TASK REQUIREMENTS:
Return the lines of the material below without any change, from the line with "Bắt đầu cuộc trò chuyện" up to and including the line with "de les presons", and leave the pictures out of your answer.

[Saved entries]
= = = =

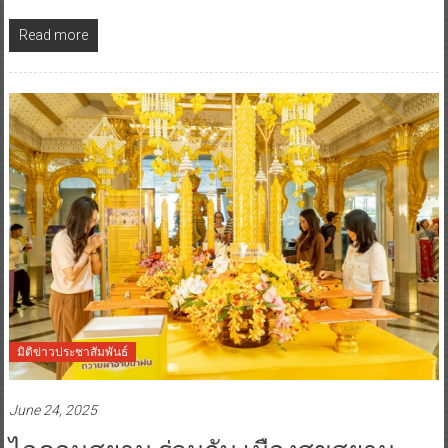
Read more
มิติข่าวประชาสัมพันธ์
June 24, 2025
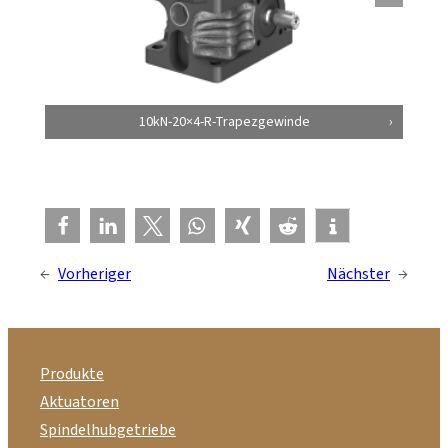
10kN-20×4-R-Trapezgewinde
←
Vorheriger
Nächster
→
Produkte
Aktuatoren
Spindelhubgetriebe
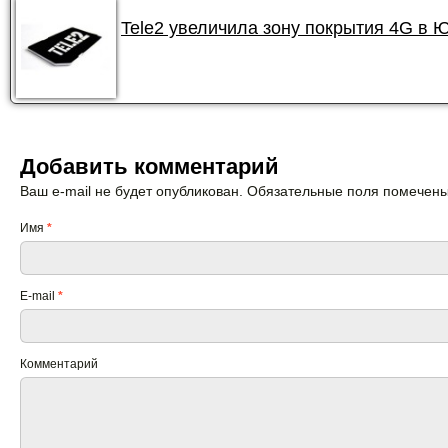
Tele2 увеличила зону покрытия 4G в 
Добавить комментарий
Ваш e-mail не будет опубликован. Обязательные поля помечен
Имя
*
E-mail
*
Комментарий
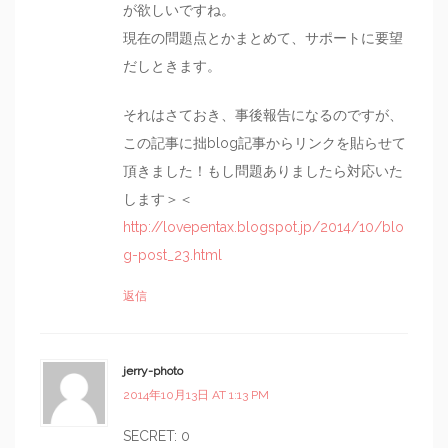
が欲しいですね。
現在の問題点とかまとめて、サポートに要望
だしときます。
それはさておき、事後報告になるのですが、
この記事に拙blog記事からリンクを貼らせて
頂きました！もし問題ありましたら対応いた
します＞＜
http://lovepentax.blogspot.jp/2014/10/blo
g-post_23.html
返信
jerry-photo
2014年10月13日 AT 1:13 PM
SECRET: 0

= = = =

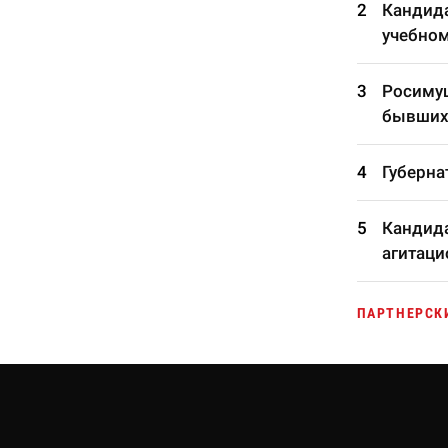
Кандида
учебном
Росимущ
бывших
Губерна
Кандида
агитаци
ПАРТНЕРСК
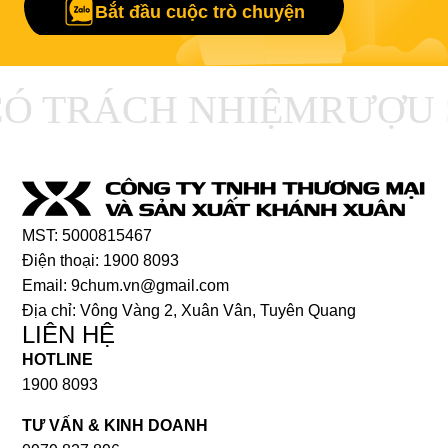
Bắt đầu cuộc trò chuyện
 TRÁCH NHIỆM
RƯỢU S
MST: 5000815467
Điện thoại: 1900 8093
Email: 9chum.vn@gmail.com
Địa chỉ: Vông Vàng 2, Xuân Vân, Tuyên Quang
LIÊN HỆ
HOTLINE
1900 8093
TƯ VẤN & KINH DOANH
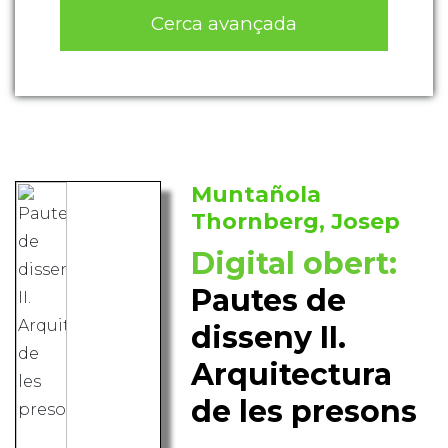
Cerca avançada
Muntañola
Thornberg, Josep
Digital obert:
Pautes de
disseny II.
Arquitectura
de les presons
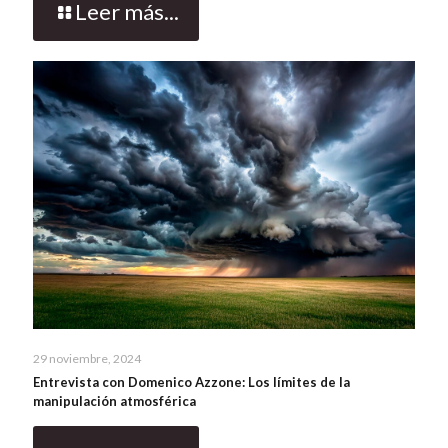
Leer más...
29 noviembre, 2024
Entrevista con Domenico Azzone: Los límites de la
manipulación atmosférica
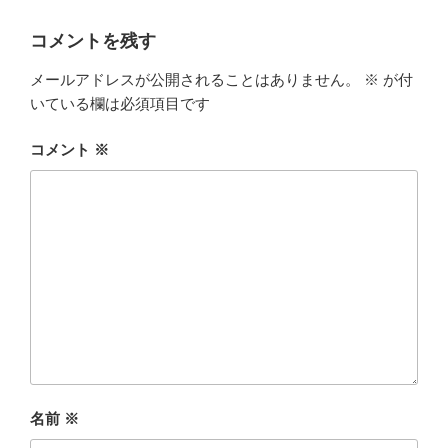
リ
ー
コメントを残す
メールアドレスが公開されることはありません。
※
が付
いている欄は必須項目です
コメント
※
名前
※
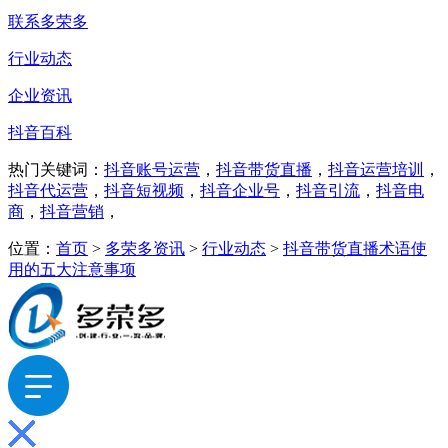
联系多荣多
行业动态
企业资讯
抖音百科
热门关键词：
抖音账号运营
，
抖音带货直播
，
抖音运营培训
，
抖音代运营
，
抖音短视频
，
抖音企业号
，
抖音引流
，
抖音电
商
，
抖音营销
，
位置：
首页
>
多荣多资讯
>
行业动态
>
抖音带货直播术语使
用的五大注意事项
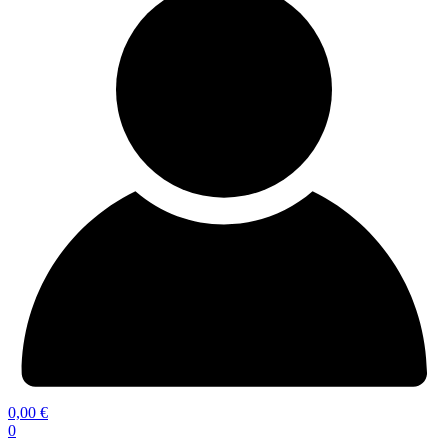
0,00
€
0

= = = =

RESPONSE TO THE EXERCISE:
Bắt đầu cuộc trò chuyện
 TRÁCH NHIỆM
RƯỢU S
MST: 5000815467
Điện thoại: 1900 8093
Email: 9chum.vn@gmail.com
Địa chỉ: Vông Vàng 2, Xuân Vân, Tuyên Quang
LIÊN HỆ
HOTLINE
1900 8093
TƯ VẤN & KINH DOANH
Cerca avançada
Muntañola
Thornberg, Josep
Digital obert:
Pautes de
disseny II.
Arquitectura
de les presons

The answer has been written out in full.